> **The problem**: Output every record precisely.

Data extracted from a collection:

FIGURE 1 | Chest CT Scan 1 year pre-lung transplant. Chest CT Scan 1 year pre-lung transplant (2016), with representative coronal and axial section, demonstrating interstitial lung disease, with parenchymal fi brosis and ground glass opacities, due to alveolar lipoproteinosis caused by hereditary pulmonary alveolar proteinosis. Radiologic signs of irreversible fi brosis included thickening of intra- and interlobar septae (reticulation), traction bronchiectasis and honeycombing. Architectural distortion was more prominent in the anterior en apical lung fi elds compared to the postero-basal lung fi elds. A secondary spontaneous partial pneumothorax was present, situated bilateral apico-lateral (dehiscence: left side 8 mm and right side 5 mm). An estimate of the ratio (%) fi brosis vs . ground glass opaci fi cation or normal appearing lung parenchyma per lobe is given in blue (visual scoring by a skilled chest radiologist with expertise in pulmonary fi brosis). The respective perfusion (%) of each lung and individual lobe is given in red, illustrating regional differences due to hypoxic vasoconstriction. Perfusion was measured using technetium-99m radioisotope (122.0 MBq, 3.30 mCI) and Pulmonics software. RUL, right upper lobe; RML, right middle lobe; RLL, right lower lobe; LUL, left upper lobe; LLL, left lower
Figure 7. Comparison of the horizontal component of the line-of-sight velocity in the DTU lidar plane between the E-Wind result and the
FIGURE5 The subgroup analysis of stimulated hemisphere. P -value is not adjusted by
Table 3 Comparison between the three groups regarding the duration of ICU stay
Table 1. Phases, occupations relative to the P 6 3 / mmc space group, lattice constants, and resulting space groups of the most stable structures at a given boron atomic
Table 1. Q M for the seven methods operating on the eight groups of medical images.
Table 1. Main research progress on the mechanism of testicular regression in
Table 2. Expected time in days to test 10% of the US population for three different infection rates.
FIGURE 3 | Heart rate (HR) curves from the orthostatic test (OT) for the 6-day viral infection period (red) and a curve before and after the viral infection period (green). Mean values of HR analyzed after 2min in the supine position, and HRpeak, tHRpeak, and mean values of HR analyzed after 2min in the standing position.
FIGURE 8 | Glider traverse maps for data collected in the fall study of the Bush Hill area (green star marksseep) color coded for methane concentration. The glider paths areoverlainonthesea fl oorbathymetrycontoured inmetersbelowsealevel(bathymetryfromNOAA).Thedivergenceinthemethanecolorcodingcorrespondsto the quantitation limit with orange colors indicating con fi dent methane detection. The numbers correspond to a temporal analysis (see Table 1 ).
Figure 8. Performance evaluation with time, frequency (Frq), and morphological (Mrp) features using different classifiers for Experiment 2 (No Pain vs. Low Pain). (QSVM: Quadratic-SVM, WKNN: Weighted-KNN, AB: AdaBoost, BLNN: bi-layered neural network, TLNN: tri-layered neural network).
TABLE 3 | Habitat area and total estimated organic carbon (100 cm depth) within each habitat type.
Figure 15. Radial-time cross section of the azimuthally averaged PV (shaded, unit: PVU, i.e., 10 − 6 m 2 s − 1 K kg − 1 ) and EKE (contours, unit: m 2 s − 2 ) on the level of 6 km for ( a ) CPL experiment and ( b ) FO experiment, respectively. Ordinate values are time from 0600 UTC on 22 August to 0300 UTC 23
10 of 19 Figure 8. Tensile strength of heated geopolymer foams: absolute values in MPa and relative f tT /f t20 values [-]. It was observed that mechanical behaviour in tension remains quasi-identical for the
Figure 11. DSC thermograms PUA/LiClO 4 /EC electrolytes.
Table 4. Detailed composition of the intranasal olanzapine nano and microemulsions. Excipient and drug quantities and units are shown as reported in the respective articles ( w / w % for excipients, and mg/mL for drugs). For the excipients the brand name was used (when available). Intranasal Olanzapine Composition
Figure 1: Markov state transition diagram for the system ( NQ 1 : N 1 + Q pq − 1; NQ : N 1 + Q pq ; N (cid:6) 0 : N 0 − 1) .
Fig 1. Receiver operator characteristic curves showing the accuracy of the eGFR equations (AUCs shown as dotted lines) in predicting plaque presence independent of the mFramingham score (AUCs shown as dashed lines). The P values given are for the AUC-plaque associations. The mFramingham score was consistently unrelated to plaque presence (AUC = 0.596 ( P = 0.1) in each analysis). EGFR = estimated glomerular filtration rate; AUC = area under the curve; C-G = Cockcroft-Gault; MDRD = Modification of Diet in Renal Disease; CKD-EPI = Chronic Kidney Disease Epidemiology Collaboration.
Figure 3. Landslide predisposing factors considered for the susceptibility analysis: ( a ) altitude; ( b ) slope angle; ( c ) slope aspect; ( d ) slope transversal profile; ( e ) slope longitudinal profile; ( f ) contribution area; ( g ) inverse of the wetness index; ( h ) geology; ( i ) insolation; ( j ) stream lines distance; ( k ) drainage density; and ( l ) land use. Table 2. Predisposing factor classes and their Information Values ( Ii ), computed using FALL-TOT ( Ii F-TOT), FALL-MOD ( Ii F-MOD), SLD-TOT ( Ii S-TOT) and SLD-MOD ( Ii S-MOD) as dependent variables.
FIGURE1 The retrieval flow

> **Output for this exercise**:
FIGURE 1 | Chest CT Scan 1 year pre-lung transplant. Chest CT Scan 1 year pre-lung transplant (2016), with representative coronal and axial section, demonstrating interstitial lung disease, with parenchymal fi brosis and ground glass opacities, due to alveolar lipoproteinosis caused by hereditary pulmonary alveolar proteinosis. Radiologic signs of irreversible fi brosis included thickening of intra- and interlobar septae (reticulation), traction bronchiectasis and honeycombing. Architectural distortion was more prominent in the anterior en apical lung fi elds compared to the postero-basal lung fi elds. A secondary spontaneous partial pneumothorax was present, situated bilateral apico-lateral (dehiscence: left side 8 mm and right side 5 mm). An estimate of the ratio (%) fi brosis vs . ground glass opaci fi cation or normal appearing lung parenchyma per lobe is given in blue (visual scoring by a skilled chest radiologist with expertise in pulmonary fi brosis). The respective perfusion (%) of each lung and individual lobe is given in red, illustrating regional differences due to hypoxic vasoconstriction. Perfusion was measured using technetium-99m radioisotope (122.0 MBq, 3.30 mCI) and Pulmonics software. RUL, right upper lobe; RML, right middle lobe; RLL, right lower lobe; LUL, left upper lobe; LLL, left lower
Figure 7. Comparison of the horizontal component of the line-of-sight velocity in the DTU lidar plane between the E-Wind result and the
FIGURE5 The subgroup analysis of stimulated hemisphere. P -value is not adjusted by
Table 3 Comparison between the three groups regarding the duration of ICU stay
Table 1. Phases, occupations relative to the P 6 3 / mmc space group, lattice constants, and resulting space groups of the most stable structures at a given boron atomic
Table 1. Q M for the seven methods operating on the eight groups of medical images.
Table 1. Main research progress on the mechanism of testicular regression in
Table 2. Expected time in days to test 10% of the US population for three different infection rates.
FIGURE 3 | Heart rate (HR) curves from the orthostatic test (OT) for the 6-day viral infection period (red) and a curve before and after the viral infection period (green). Mean values of HR analyzed after 2min in the supine position, and HRpeak, tHRpeak, and mean values of HR analyzed after 2min in the standing position.
FIGURE 8 | Glider traverse maps for data collected in the fall study of the Bush Hill area (green star marksseep) color coded for methane concentration. The glider paths areoverlainonthesea fl oorbathymetrycontoured inmetersbelowsealevel(bathymetryfromNOAA).Thedivergenceinthemethanecolorcodingcorrespondsto the quantitation limit with orange colors indicating con fi dent methane detection. The numbers correspond to a temporal analysis (see Table 1 ).
Figure 8. Performance evaluation with time, frequency (Frq), and morphological (Mrp) features using different classifiers for Experiment 2 (No Pain vs. Low Pain). (QSVM: Quadratic-SVM, WKNN: Weighted-KNN, AB: AdaBoost, BLNN: bi-layered neural network, TLNN: tri-layered neural network).
TABLE 3 | Habitat area and total estimated organic carbon (100 cm depth) within each habitat type.
Figure 15. Radial-time cross section of the azimuthally averaged PV (shaded, unit: PVU, i.e., 10 − 6 m 2 s − 1 K kg − 1 ) and EKE (contours, unit: m 2 s − 2 ) on the level of 6 km for ( a ) CPL experiment and ( b ) FO experiment, respectively. Ordinate values are time from 0600 UTC on 22 August to 0300 UTC 23
10 of 19 Figure 8. Tensile strength of heated geopolymer foams: absolute values in MPa and relative f tT /f t20 values [-]. It was observed that mechanical behaviour in tension remains quasi-identical for the
Figure 11. DSC thermograms PUA/LiClO 4 /EC electrolytes.
Table 4. Detailed composition of the intranasal olanzapine nano and microemulsions. Excipient and drug quantities and units are shown as reported in the respective articles ( w / w % for excipients, and mg/mL for drugs). For the excipients the brand name was used (when available). Intranasal Olanzapine Composition
Figure 1: Markov state transition diagram for the system ( NQ 1 : N 1 + Q pq − 1; NQ : N 1 + Q pq ; N (cid:6) 0 : N 0 − 1) .
Fig 1. Receiver operator characteristic curves showing the accuracy of the eGFR equations (AUCs shown as dotted lines) in predicting plaque presence independent of the mFramingham score (AUCs shown as dashed lines). The P values given are for the AUC-plaque associations. The mFramingham score was consistently unrelated to plaque presence (AUC = 0.596 ( P = 0.1) in each analysis). EGFR = estimated glomerular filtration rate; AUC = area under the curve; C-G = Cockcroft-Gault; MDRD = Modification of Diet in Renal Disease; CKD-EPI = Chronic Kidney Disease Epidemiology Collaboration.
Figure 3. Landslide predisposing factors considered for the susceptibility analysis: ( a ) altitude; ( b ) slope angle; ( c ) slope aspect; ( d ) slope transversal profile; ( e ) slope longitudinal profile; ( f ) contribution area; ( g ) inverse of the wetness index; ( h ) geology; ( i ) insolation; ( j ) stream lines distance; ( k ) drainage density; and ( l ) land use. Table 2. Predisposing factor classes and their Information Values ( Ii ), computed using FALL-TOT ( Ii F-TOT), FALL-MOD ( Ii F-MOD), SLD-TOT ( Ii S-TOT) and SLD-MOD ( Ii S-MOD) as dependent variables.
FIGURE1 The retrieval flow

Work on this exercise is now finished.